Given the current worldwide economic climate, the number of companies facing insolvency that have assets in multiple jurisdictions around the world has increased dramatically. It is not unusual in today’s global economy for a corporation to have commercial offices, production plants and/ or research facilities in many different countries. A company that is faced with the bleak picture of insolvency may be forced to make decisions on whether to seek protection under a number of different statutory structures. Protecting corporate assets in one country will not provide an entity with adequate protection if creditors are able to liquidate corporate property in other jurisdictions.
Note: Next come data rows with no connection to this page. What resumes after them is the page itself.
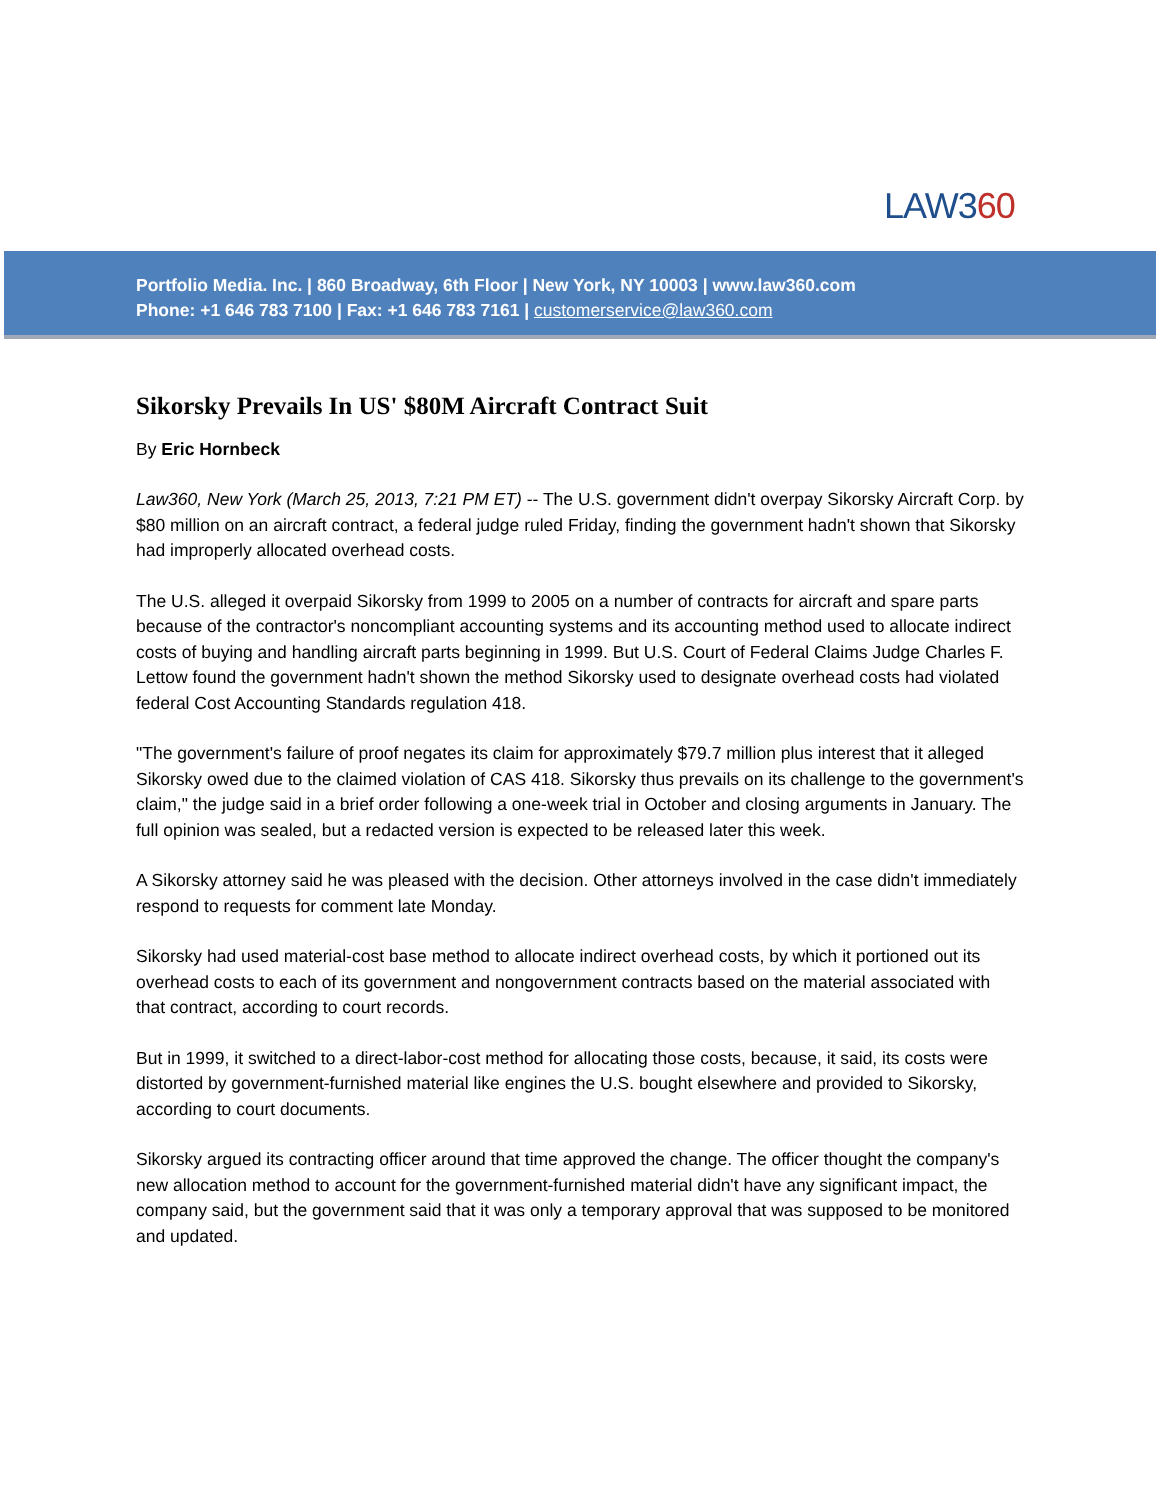LAW360
Portfolio Media. Inc. | 860 Broadway, 6th Floor | New York, NY 10003 | www.law360.com
Phone: +1 646 783 7100 | Fax: +1 646 783 7161 | customerservice@law360.com
Sikorsky Prevails In US' $80M Aircraft Contract Suit
By Eric Hornbeck
Law360, New York (March 25, 2013, 7:21 PM ET) -- The U.S. government didn't overpay Sikorsky Aircraft Corp. by $80 million on an aircraft contract, a federal judge ruled Friday, finding the government hadn't shown that Sikorsky had improperly allocated overhead costs.
The U.S. alleged it overpaid Sikorsky from 1999 to 2005 on a number of contracts for aircraft and spare parts because of the contractor's noncompliant accounting systems and its accounting method used to allocate indirect costs of buying and handling aircraft parts beginning in 1999. But U.S. Court of Federal Claims Judge Charles F. Lettow found the government hadn't shown the method Sikorsky used to designate overhead costs had violated federal Cost Accounting Standards regulation 418.
"The government's failure of proof negates its claim for approximately $79.7 million plus interest that it alleged Sikorsky owed due to the claimed violation of CAS 418. Sikorsky thus prevails on its challenge to the government's claim," the judge said in a brief order following a one-week trial in October and closing arguments in January. The full opinion was sealed, but a redacted version is expected to be released later this week.
A Sikorsky attorney said he was pleased with the decision. Other attorneys involved in the case didn't immediately respond to requests for comment late Monday.
Sikorsky had used material-cost base method to allocate indirect overhead costs, by which it portioned out its overhead costs to each of its government and nongovernment contracts based on the material associated with that contract, according to court records.
But in 1999, it switched to a direct-labor-cost method for allocating those costs, because, it said, its costs were distorted by government-furnished material like engines the U.S. bought elsewhere and provided to Sikorsky, according to court documents.
Sikorsky argued its contracting officer around that time approved the change. The officer thought the company's new allocation method to account for the government-furnished material didn't have any significant impact, the company said, but the government said that it was only a temporary approval that was supposed to be monitored and updated.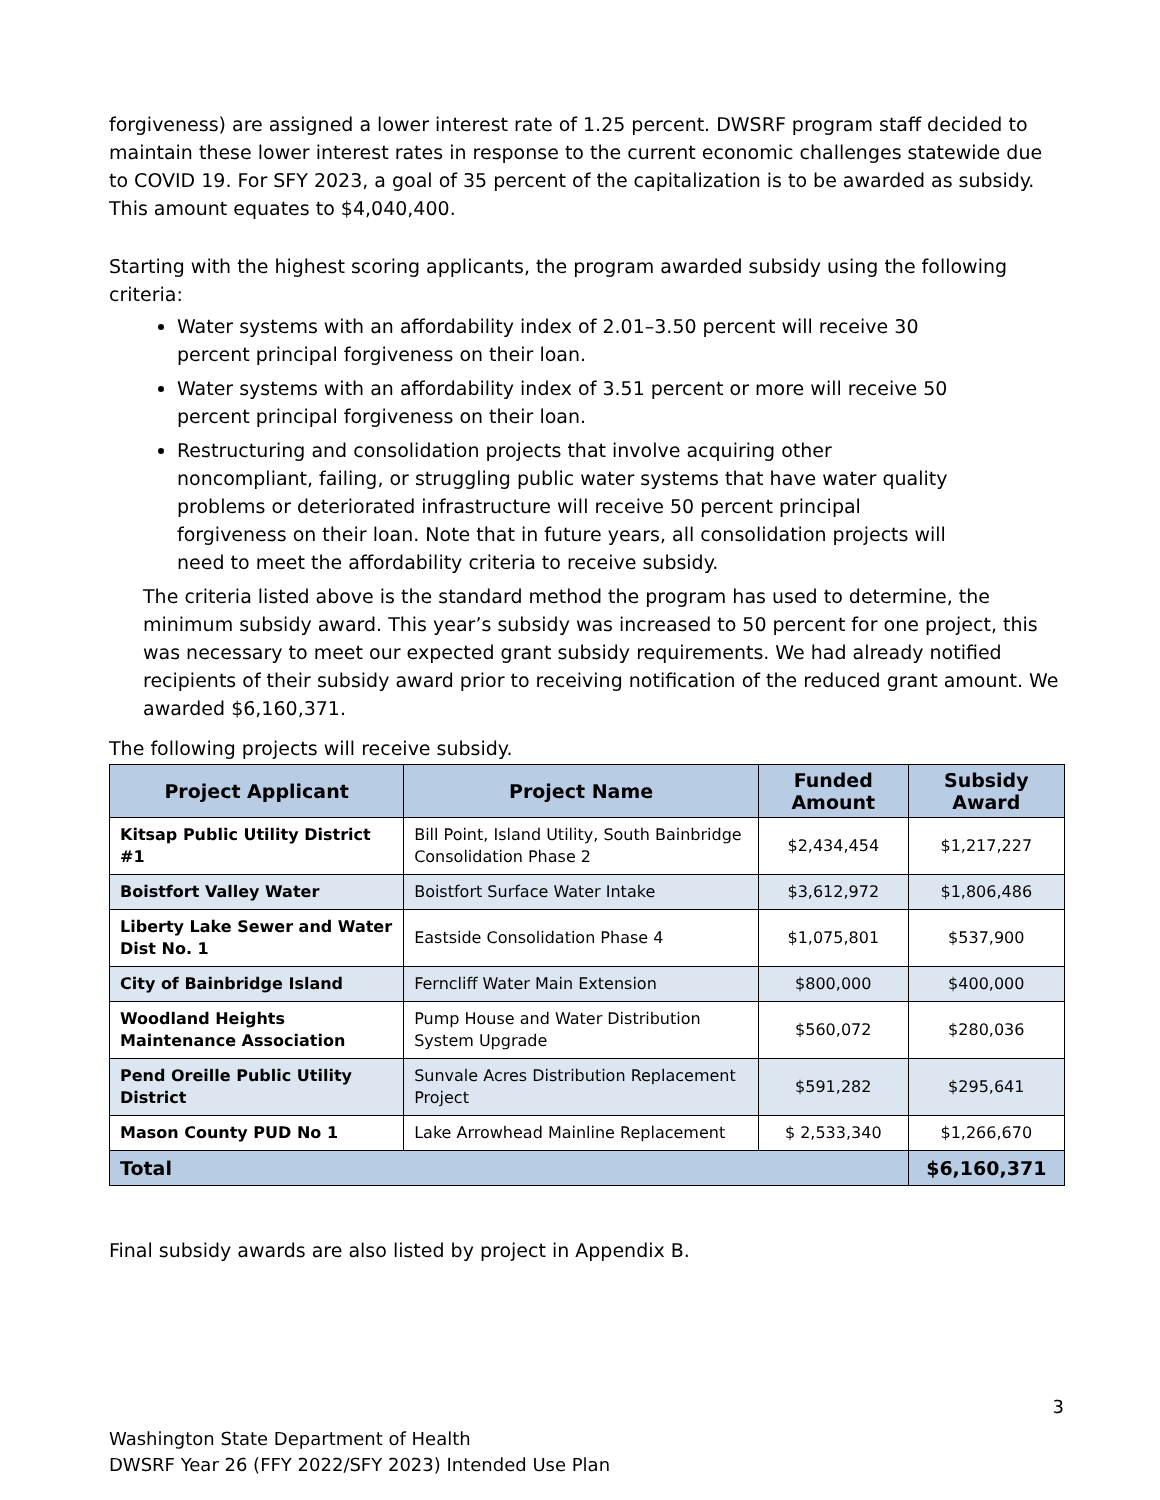forgiveness) are assigned a lower interest rate of 1.25 percent. DWSRF program staff decided to maintain these lower interest rates in response to the current economic challenges statewide due to COVID 19. For SFY 2023, a goal of 35 percent of the capitalization is to be awarded as subsidy. This amount equates to $4,040,400.
Starting with the highest scoring applicants, the program awarded subsidy using the following criteria:
Water systems with an affordability index of 2.01–3.50 percent will receive 30 percent principal forgiveness on their loan.
Water systems with an affordability index of 3.51 percent or more will receive 50 percent principal forgiveness on their loan.
Restructuring and consolidation projects that involve acquiring other noncompliant, failing, or struggling public water systems that have water quality problems or deteriorated infrastructure will receive 50 percent principal forgiveness on their loan. Note that in future years, all consolidation projects will need to meet the affordability criteria to receive subsidy.
The criteria listed above is the standard method the program has used to determine, the minimum subsidy award. This year’s subsidy was increased to 50 percent for one project, this was necessary to meet our expected grant subsidy requirements. We had already notified recipients of their subsidy award prior to receiving notification of the reduced grant amount. We awarded $6,160,371.
The following projects will receive subsidy.
| Project Applicant | Project Name | Funded Amount | Subsidy Award |
| --- | --- | --- | --- |
| Kitsap Public Utility District #1 | Bill Point, Island Utility, South Bainbridge Consolidation Phase 2 | $2,434,454 | $1,217,227 |
| Boistfort Valley Water | Boistfort Surface Water Intake | $3,612,972 | $1,806,486 |
| Liberty Lake Sewer and Water Dist No. 1 | Eastside Consolidation Phase 4 | $1,075,801 | $537,900 |
| City of Bainbridge Island | Ferncliff Water Main Extension | $800,000 | $400,000 |
| Woodland Heights Maintenance Association | Pump House and Water Distribution System Upgrade | $560,072 | $280,036 |
| Pend Oreille Public Utility District | Sunvale Acres Distribution Replacement Project | $591,282 | $295,641 |
| Mason County PUD No 1 | Lake Arrowhead Mainline Replacement | $ 2,533,340 | $1,266,670 |
| Total | | | $6,160,371 |
Final subsidy awards are also listed by project in Appendix B.
3
Washington State Department of Health
DWSRF Year 26 (FFY 2022/SFY 2023) Intended Use Plan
Entities are required to initiate proceedings in all jurisdictions containing assets. This can result in chaos without some regime that provides coordination and communication between the various courts. The international business community recognized the importance of providing uniform procedures for insolvency proceedings throughout the world; therefore, on December 15, 1997, the General Assembly of the United Nations adopted the Model Law on Cross-Border Insolvency (UNCITRAL “Model Law”). In 2005, The U.S. adopted the Model Law by including the new Chapter 15 in the Bankruptcy Abuse Prevention and Consumer Protection Act. The Model Law provides for the coordination of cross border insolvency proceedings.

The objective of Chapter 15 is to allow a non- U.S. debtor to receive some of the protections of the U.S. bankruptcy law without having to commence a full proceeding in the U.S. A worldwide forum is provided for an insolvency proceeding instead of conducting several parallel and potentially conflicting proceedings in multiple international jurisdictions. Chapter 15 proceedings are intended to be ancillary to cases brought in a debtor ’s home country unless a U.S. bankruptcy case is commenced under another chapter of the bankruptcy code. If a debtor initiates a Chapter 11, the court may decide to stay or dismiss it and limit the U.S. Bankruptcy Court’s role to that of an ancillary Court. The court would recognize the “main bankruptcy case” as that of the foreign proceeding in the location of the debtor’s central business.

Chapter 15 provides that “in the absence of evidence to the contrary” the location of the debtor’s registered office is presumed to be the “center of debtor’s main interest.” This jurisdiction becomes the locus of the “main proceeding” with the other locations of business serving as the “non-main proceeding”. To date, fifteen countries have adopted the Model Law.

Typically, the parties to the various proceedings develop a cross-border insolvency protocol. This protocol addresses the coordination of issues including administration, procedure, asset sales and distribution, claim filing, and the development of plans of corporate reorganization in the various jurisdictions. In many cases, joint hearings are conducted to resolve the many cross-border issues.

Chapter 15 has been successful in providing a vehicle to increase and simplify collaboration between courts in multijurisdiction insolvency proceedings. The use of a cross-border protocol has proven to be very effective in coordinating the different proceedings. With the interconnected world business community facing the current worldwide recession, Chapter 15 proceedings can expedite complex cross-border insolvency issues.